Exercise description:
Beginning at the line containing "right front paw: (331, 350)", repeat each line below exactly up to and including the line containing "left front paw: (395, 372)". Do not repeat the pictures.
==== Extracted records
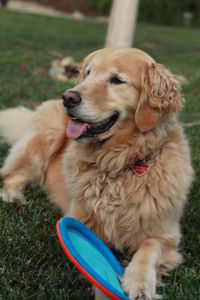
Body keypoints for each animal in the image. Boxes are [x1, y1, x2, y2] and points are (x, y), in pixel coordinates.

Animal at [0, 48, 194, 298]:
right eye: (88, 73)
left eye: (117, 80)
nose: (68, 98)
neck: (120, 163)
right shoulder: (85, 223)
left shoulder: (166, 235)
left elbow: (149, 248)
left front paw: (140, 282)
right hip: (44, 139)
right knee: (12, 174)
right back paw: (13, 196)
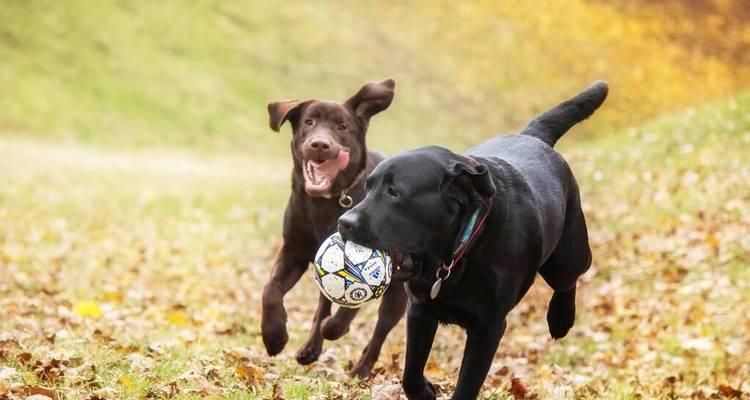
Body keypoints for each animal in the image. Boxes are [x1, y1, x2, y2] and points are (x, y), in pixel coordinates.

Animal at [260, 78, 408, 378]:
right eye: (309, 121)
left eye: (342, 127)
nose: (320, 144)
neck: (326, 202)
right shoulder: (294, 252)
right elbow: (270, 291)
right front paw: (274, 336)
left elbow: (353, 304)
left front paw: (336, 328)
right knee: (323, 304)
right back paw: (310, 349)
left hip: (399, 293)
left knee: (379, 332)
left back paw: (361, 369)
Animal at [338, 80, 608, 396]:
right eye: (368, 187)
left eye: (395, 192)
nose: (344, 223)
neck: (458, 251)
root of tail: (531, 136)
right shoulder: (420, 311)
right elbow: (410, 374)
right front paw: (427, 390)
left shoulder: (487, 329)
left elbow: (467, 385)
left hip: (567, 255)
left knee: (570, 278)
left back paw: (560, 319)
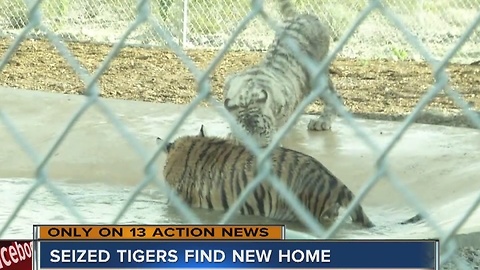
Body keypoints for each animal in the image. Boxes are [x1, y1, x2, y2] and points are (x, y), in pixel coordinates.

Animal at [223, 0, 344, 148]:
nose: (261, 148)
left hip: (317, 75)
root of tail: (303, 15)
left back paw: (321, 122)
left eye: (262, 131)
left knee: (334, 96)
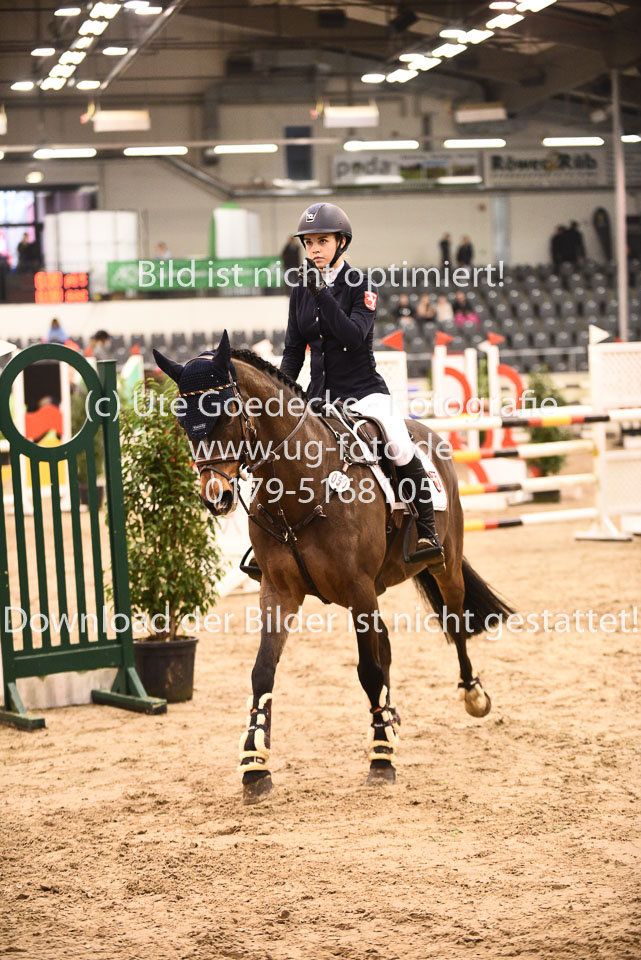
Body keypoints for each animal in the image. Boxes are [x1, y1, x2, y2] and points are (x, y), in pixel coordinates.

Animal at [154, 332, 513, 804]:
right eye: (183, 420)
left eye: (227, 410)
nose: (217, 497)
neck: (300, 484)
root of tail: (428, 432)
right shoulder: (280, 592)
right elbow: (262, 672)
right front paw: (254, 766)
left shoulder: (358, 588)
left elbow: (368, 670)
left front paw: (380, 760)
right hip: (372, 590)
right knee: (386, 643)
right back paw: (389, 719)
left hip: (442, 567)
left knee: (454, 624)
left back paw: (471, 696)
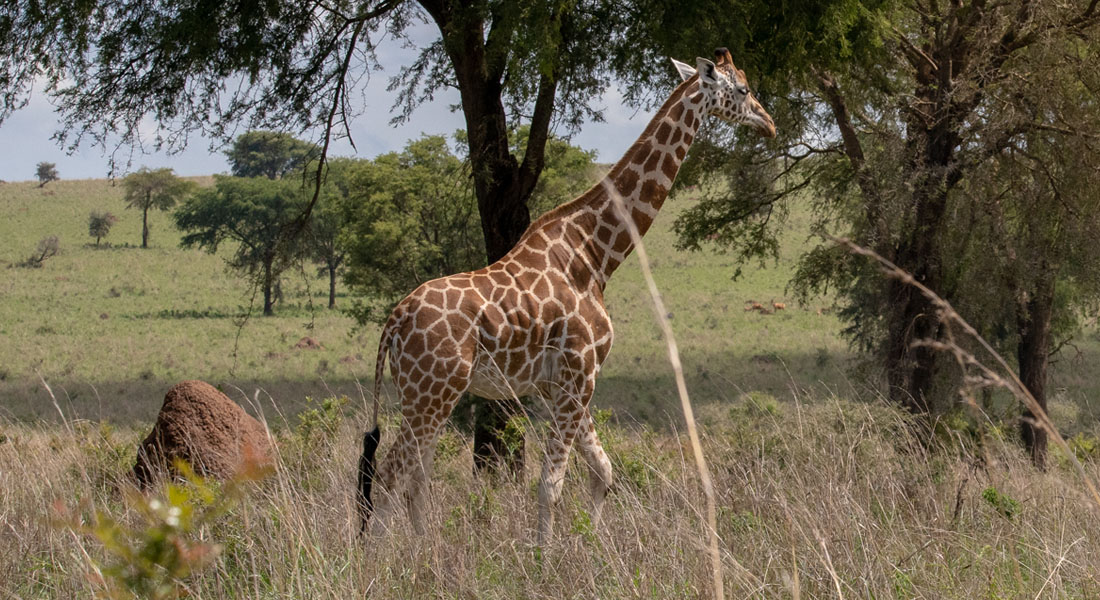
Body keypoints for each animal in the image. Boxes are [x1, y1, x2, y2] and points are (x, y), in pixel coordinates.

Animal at [360, 47, 774, 541]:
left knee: (414, 479)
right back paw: (384, 558)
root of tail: (394, 322)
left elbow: (602, 471)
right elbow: (551, 484)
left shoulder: (558, 382)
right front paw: (545, 555)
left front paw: (593, 546)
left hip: (425, 395)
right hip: (432, 392)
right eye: (743, 89)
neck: (595, 255)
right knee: (390, 474)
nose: (769, 124)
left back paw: (425, 551)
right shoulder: (580, 371)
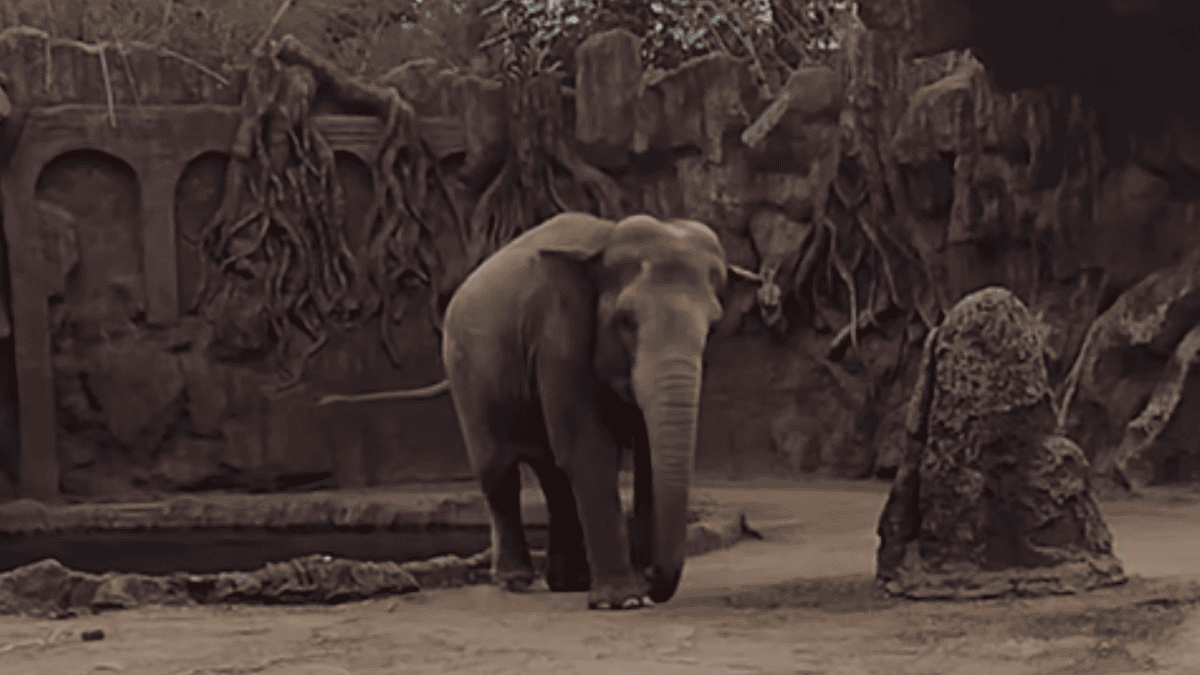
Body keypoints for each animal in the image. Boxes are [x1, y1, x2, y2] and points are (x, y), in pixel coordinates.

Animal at [318, 212, 729, 610]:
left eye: (712, 326)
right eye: (626, 320)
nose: (652, 580)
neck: (604, 241)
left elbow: (644, 460)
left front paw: (632, 588)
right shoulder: (557, 338)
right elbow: (590, 448)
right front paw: (624, 601)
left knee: (553, 471)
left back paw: (569, 582)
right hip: (468, 377)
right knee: (499, 472)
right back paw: (516, 581)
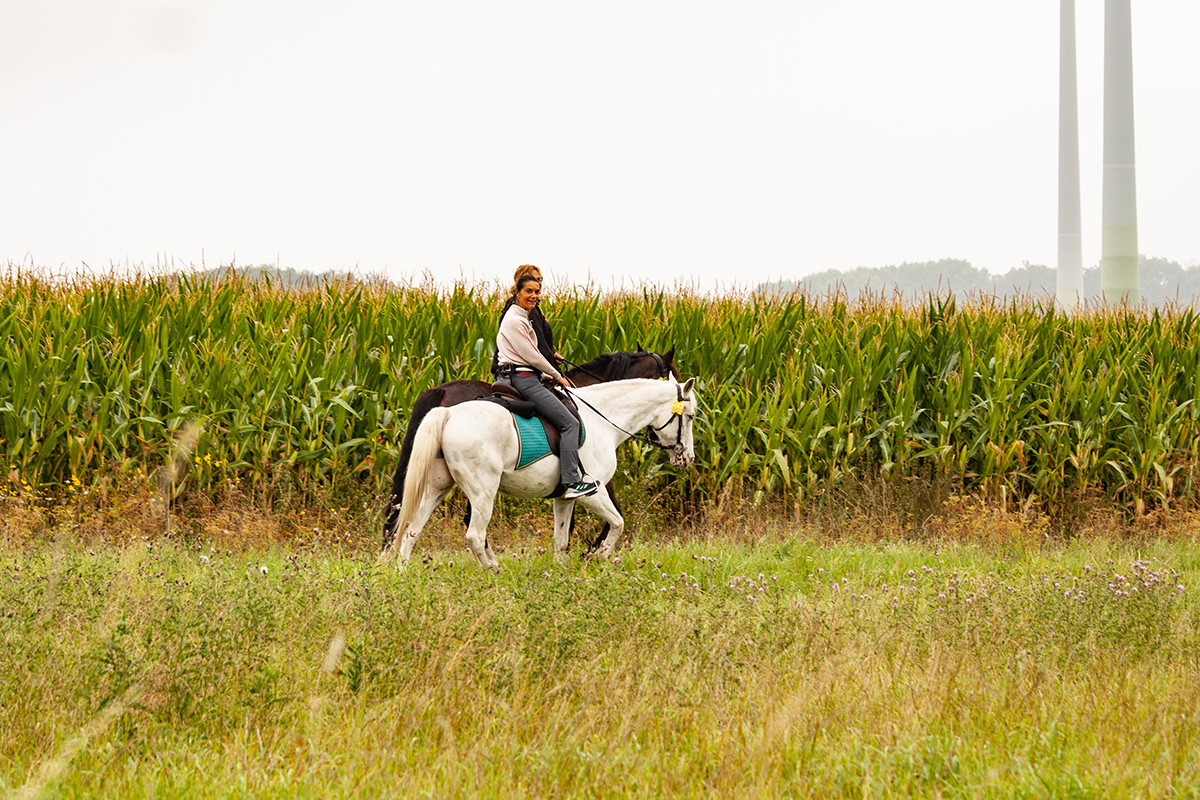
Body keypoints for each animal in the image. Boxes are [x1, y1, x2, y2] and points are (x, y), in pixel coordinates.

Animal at [384, 379, 700, 573]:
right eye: (691, 416)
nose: (688, 458)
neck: (603, 420)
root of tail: (448, 413)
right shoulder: (594, 493)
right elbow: (618, 523)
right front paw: (598, 557)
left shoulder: (565, 497)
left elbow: (561, 538)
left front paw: (563, 571)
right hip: (482, 492)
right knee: (474, 535)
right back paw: (494, 571)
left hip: (437, 488)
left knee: (411, 527)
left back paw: (403, 572)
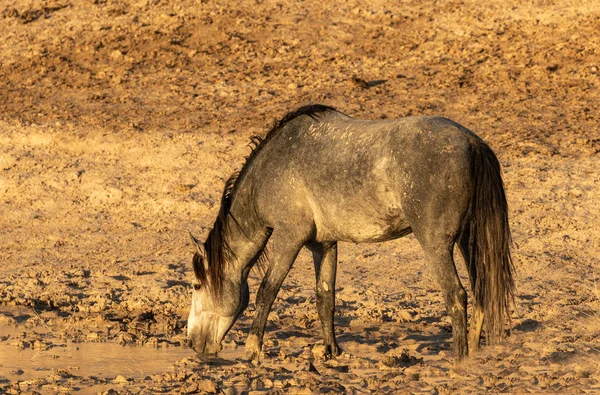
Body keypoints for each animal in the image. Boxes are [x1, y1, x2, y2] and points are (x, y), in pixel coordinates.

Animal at [185, 103, 512, 360]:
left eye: (197, 285)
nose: (192, 343)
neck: (273, 168)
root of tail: (472, 142)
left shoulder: (289, 238)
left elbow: (267, 291)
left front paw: (253, 349)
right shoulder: (324, 245)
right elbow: (325, 298)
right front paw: (331, 350)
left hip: (436, 244)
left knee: (456, 296)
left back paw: (459, 360)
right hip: (469, 240)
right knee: (480, 290)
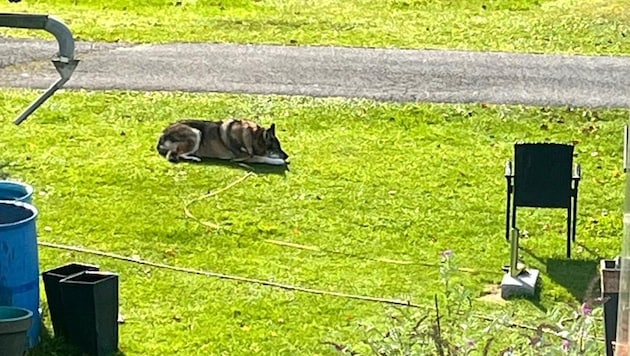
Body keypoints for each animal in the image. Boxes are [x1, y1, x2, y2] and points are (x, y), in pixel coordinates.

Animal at [157, 118, 290, 165]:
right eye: (276, 148)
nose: (287, 156)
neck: (252, 136)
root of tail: (162, 136)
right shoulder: (244, 157)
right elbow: (263, 158)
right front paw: (279, 161)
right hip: (195, 133)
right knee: (174, 154)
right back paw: (194, 158)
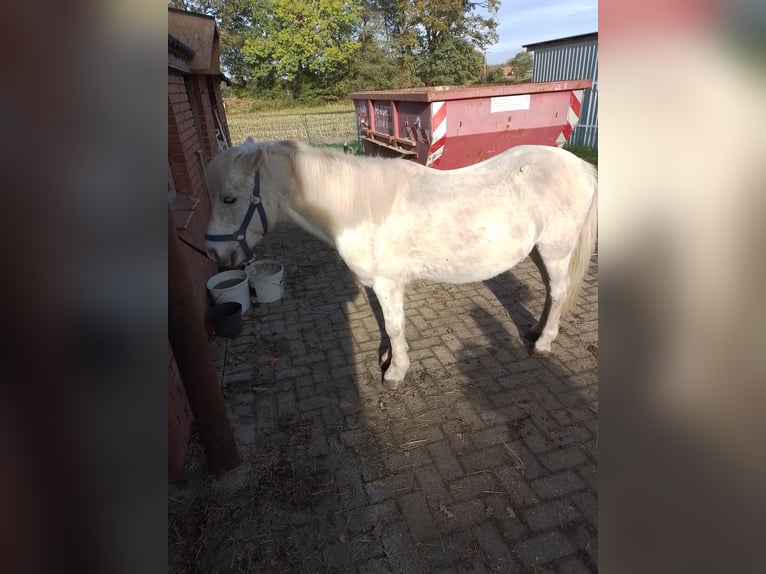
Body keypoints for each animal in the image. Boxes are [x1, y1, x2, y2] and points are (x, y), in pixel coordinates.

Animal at [208, 138, 600, 388]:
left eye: (229, 198)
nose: (214, 254)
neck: (360, 207)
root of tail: (580, 166)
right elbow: (389, 327)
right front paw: (391, 360)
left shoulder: (388, 283)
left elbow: (394, 327)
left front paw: (395, 372)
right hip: (539, 251)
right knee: (550, 292)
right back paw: (534, 330)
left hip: (556, 249)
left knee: (558, 292)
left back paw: (543, 343)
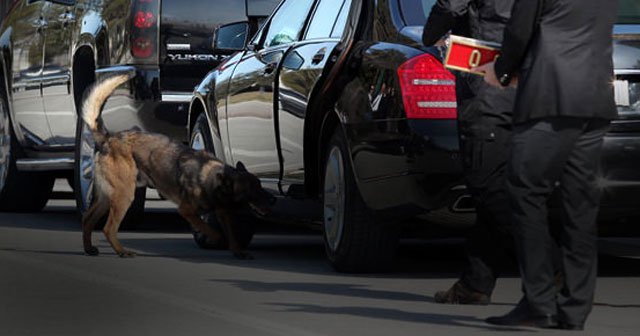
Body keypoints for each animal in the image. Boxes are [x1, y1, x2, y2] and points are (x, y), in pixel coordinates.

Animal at [80, 72, 272, 258]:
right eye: (252, 190)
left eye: (260, 185)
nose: (274, 199)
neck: (209, 175)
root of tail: (108, 139)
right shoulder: (187, 211)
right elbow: (209, 228)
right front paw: (218, 238)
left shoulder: (224, 212)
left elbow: (232, 234)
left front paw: (238, 251)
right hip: (124, 195)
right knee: (108, 228)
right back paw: (122, 251)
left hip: (107, 197)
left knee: (87, 219)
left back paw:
========
Finished task:
right front paw: (331, 350)
left hip: (436, 244)
left knee: (456, 296)
left back paw: (459, 360)
right hip: (469, 240)
right knee: (480, 290)
Body keypoints for each animal in the image. Boxes are [x1, y1, x2, y2] and points are (x, y), in pixel coordinates.

Animal at [157, 118, 290, 165]:
right eye: (276, 148)
nose: (287, 156)
neck: (252, 136)
root of tail: (162, 136)
right shoulder: (244, 157)
right elbow: (263, 158)
right front paw: (279, 161)
right hip: (195, 133)
right knee: (174, 154)
right back paw: (194, 158)
Body keypoints for each animal in the image. Boxes are [x1, y1, x2, y2] and points are (x, y), in pixel coordinates.

Animal at [208, 138, 600, 388]:
left eye: (229, 198)
nose: (214, 254)
neck: (360, 207)
root of tail: (580, 166)
right elbow: (389, 327)
right front paw: (391, 360)
left shoulder: (388, 283)
left elbow: (394, 327)
left front paw: (395, 372)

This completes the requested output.